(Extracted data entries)
▶

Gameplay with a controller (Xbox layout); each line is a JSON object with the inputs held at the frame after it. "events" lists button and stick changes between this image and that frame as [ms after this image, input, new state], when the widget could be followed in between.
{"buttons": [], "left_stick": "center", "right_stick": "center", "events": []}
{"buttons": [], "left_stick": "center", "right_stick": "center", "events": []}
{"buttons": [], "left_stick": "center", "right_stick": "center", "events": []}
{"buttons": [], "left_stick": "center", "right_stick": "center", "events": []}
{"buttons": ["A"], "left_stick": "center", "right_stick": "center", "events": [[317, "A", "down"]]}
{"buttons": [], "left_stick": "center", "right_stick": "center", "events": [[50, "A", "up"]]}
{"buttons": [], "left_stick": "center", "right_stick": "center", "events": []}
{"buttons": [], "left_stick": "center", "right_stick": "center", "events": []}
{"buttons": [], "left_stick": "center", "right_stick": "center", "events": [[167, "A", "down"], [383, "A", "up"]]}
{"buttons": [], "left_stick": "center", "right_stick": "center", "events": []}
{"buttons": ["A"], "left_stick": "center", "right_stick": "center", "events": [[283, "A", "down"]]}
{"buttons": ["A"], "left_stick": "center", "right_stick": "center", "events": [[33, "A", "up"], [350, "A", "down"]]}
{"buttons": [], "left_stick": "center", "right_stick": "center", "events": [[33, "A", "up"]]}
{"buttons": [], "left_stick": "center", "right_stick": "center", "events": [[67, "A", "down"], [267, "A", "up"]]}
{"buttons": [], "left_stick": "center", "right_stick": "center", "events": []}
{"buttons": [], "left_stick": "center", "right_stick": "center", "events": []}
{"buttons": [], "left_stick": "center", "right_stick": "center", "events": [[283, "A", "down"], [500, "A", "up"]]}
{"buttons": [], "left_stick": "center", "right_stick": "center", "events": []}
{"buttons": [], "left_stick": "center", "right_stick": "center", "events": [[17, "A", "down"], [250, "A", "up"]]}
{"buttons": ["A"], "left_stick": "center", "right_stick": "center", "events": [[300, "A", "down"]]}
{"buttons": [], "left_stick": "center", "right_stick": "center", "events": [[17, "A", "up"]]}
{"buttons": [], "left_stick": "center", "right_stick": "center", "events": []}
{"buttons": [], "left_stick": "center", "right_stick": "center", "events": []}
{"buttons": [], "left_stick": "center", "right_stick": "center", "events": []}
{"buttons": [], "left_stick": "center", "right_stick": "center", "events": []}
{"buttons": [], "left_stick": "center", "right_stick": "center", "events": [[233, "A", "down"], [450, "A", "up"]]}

◀

Exercise aim.
The entries above need to be transcribed with no differences at all.

Task response.
Gameplay with a controller (Xbox layout); each line is a JSON object with the inputs held at the frame after it. "events" lists button and stick changes between this image and that frame as [ms after this image, input, new state], when the widget could be followed in between.
{"buttons": [], "left_stick": "center", "right_stick": "center", "events": []}
{"buttons": [], "left_stick": "center", "right_stick": "center", "events": []}
{"buttons": [], "left_stick": "center", "right_stick": "center", "events": []}
{"buttons": [], "left_stick": "center", "right_stick": "center", "events": []}
{"buttons": ["A"], "left_stick": "center", "right_stick": "center", "events": [[317, "A", "down"]]}
{"buttons": [], "left_stick": "center", "right_stick": "center", "events": [[50, "A", "up"]]}
{"buttons": [], "left_stick": "center", "right_stick": "center", "events": []}
{"buttons": [], "left_stick": "center", "right_stick": "center", "events": []}
{"buttons": [], "left_stick": "center", "right_stick": "center", "events": [[167, "A", "down"], [383, "A", "up"]]}
{"buttons": [], "left_stick": "center", "right_stick": "center", "events": []}
{"buttons": ["A"], "left_stick": "center", "right_stick": "center", "events": [[283, "A", "down"]]}
{"buttons": ["A"], "left_stick": "center", "right_stick": "center", "events": [[33, "A", "up"], [350, "A", "down"]]}
{"buttons": [], "left_stick": "center", "right_stick": "center", "events": [[33, "A", "up"]]}
{"buttons": [], "left_stick": "center", "right_stick": "center", "events": [[67, "A", "down"], [267, "A", "up"]]}
{"buttons": [], "left_stick": "center", "right_stick": "center", "events": []}
{"buttons": [], "left_stick": "center", "right_stick": "center", "events": []}
{"buttons": [], "left_stick": "center", "right_stick": "center", "events": [[283, "A", "down"], [500, "A", "up"]]}
{"buttons": [], "left_stick": "center", "right_stick": "center", "events": []}
{"buttons": [], "left_stick": "center", "right_stick": "center", "events": [[17, "A", "down"], [250, "A", "up"]]}
{"buttons": ["A"], "left_stick": "center", "right_stick": "center", "events": [[300, "A", "down"]]}
{"buttons": [], "left_stick": "center", "right_stick": "center", "events": [[17, "A", "up"]]}
{"buttons": [], "left_stick": "center", "right_stick": "center", "events": []}
{"buttons": [], "left_stick": "center", "right_stick": "center", "events": []}
{"buttons": [], "left_stick": "center", "right_stick": "center", "events": []}
{"buttons": [], "left_stick": "center", "right_stick": "center", "events": []}
{"buttons": [], "left_stick": "center", "right_stick": "center", "events": [[233, "A", "down"], [450, "A", "up"]]}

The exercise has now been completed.